There is process design, and there is process operations. The two cannot be executed concurrently without significant cost to the organisation. You cannot fix a bus while driving it.
An organisation that is simultaneously designing and running its operations will experience a decrease in productivity, staff morale, and customer experience. These then decrease the organisation’s resilience to change and its profitability.
Inexplicably, again and again, I see organisational leaders take this route. They expect everything to run business-as-usual while introducing massive change such as:
- Dismantle running processes and systems, sometimes by removing large number of people with the knowledge of these processes and systems.

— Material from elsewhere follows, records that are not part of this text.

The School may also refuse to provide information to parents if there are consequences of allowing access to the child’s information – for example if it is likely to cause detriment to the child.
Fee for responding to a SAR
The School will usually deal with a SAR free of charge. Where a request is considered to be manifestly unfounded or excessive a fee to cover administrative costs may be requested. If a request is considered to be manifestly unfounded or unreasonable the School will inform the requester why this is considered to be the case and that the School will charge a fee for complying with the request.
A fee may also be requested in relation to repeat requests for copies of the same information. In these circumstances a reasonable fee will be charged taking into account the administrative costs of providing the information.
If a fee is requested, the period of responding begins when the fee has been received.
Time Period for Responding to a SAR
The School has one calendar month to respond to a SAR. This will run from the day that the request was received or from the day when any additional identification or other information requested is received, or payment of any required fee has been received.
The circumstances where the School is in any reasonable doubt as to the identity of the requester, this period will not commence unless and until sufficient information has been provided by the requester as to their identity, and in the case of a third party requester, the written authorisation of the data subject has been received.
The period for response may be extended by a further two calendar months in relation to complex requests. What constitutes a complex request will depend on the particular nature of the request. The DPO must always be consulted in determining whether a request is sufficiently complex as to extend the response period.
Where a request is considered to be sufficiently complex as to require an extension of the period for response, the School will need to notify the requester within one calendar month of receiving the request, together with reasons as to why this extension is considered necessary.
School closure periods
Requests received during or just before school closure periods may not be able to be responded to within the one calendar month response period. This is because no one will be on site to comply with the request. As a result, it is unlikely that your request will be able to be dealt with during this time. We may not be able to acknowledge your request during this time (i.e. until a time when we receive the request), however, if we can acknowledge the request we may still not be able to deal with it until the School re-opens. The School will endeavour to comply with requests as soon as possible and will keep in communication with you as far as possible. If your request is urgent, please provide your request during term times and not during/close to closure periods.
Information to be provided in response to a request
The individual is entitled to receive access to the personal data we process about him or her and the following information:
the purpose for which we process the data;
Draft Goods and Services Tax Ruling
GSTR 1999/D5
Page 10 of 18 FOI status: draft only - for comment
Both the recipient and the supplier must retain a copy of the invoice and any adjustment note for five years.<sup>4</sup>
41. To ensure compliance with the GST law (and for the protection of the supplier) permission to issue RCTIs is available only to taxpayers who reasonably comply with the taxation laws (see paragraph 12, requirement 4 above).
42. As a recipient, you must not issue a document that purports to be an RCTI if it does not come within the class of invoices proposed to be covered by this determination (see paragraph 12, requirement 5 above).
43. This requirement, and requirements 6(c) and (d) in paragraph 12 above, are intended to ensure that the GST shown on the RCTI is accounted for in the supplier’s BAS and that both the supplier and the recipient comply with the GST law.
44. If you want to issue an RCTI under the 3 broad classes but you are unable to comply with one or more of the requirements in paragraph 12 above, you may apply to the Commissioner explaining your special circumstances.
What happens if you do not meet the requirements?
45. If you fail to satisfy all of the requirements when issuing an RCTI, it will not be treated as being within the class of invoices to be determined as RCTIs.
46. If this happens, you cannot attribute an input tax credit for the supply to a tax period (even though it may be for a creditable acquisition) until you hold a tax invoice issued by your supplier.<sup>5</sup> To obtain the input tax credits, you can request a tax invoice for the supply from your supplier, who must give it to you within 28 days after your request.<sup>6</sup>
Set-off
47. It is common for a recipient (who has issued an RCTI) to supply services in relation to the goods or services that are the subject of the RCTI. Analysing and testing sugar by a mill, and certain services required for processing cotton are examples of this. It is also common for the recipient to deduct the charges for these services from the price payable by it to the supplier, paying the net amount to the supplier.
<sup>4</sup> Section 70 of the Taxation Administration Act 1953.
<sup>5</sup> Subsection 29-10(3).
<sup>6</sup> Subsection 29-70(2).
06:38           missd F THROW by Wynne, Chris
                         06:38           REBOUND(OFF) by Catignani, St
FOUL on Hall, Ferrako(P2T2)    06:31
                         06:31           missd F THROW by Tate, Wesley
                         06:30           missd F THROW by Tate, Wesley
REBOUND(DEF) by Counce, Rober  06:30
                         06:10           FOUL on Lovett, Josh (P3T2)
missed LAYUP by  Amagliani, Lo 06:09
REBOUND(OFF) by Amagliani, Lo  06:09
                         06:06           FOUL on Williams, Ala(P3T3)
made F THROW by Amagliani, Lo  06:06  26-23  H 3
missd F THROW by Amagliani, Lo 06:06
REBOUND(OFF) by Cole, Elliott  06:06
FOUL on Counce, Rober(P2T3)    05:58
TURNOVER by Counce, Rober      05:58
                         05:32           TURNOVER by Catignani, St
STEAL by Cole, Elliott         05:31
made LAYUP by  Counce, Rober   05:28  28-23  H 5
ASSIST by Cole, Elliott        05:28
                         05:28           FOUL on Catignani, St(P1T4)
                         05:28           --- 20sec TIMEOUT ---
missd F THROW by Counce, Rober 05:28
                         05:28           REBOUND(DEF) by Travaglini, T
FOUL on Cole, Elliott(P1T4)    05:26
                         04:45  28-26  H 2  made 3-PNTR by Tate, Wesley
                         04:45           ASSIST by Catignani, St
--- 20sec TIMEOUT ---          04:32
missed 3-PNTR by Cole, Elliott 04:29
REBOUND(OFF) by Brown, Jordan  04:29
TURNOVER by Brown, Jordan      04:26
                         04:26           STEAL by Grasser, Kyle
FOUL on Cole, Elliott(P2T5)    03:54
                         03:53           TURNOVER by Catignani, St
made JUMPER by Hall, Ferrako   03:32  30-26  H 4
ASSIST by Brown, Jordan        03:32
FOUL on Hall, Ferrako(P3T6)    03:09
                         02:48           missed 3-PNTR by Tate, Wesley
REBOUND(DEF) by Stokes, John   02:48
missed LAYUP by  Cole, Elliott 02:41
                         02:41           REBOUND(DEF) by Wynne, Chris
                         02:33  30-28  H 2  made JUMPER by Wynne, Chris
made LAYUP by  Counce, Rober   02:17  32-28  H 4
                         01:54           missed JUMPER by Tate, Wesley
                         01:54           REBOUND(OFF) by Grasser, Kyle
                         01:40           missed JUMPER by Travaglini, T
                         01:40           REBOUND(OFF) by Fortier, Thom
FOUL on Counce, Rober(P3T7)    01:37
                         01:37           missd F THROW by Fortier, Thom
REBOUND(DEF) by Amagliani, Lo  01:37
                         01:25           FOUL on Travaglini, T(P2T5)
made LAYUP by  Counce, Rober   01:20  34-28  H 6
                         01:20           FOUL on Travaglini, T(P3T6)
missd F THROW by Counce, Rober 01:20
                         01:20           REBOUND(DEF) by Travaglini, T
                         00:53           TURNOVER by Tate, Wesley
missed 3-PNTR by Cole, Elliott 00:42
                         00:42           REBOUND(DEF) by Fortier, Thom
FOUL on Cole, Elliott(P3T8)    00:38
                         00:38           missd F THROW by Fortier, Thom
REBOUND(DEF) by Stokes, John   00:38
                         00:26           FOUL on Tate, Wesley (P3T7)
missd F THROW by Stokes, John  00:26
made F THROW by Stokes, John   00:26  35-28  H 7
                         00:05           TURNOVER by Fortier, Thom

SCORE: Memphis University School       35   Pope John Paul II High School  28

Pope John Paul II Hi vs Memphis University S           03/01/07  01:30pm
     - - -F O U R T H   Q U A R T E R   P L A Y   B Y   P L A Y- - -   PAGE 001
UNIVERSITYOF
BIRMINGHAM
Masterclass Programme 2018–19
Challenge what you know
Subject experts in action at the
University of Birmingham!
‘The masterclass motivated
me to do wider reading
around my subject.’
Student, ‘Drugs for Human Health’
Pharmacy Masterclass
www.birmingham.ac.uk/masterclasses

- They introduce new organisational goals (but not the processes and systems) to deliver these goals. These goals can also mysteriously appear to be quite arbitrary, and not related to the mission of the organisation.
- They set up a clear them-vs-us divide; stubbornly forging ahead with their high-level goals while actively ignoring problems at the operational level.
These leaders are driving the bus that is their organisation, while shouting at people to refit the engine, change the tyres, and deal with customers. They are frustrated by the fact that the bus doesn’t run smoothly; but appear unable to see how their decisions had contributed to the situation.
I can see two possible contributing factors behind such decisions:
- Incompetence or ignorance: The leader is unable to do the job required of them. They lack the needed training, experience or other characteristics.
- Personal agenda: The leader is deliberate not doing the job for the good of the organisation. They are instead doing what is needed to further their own career profile, and/or to seek other means of personal gain.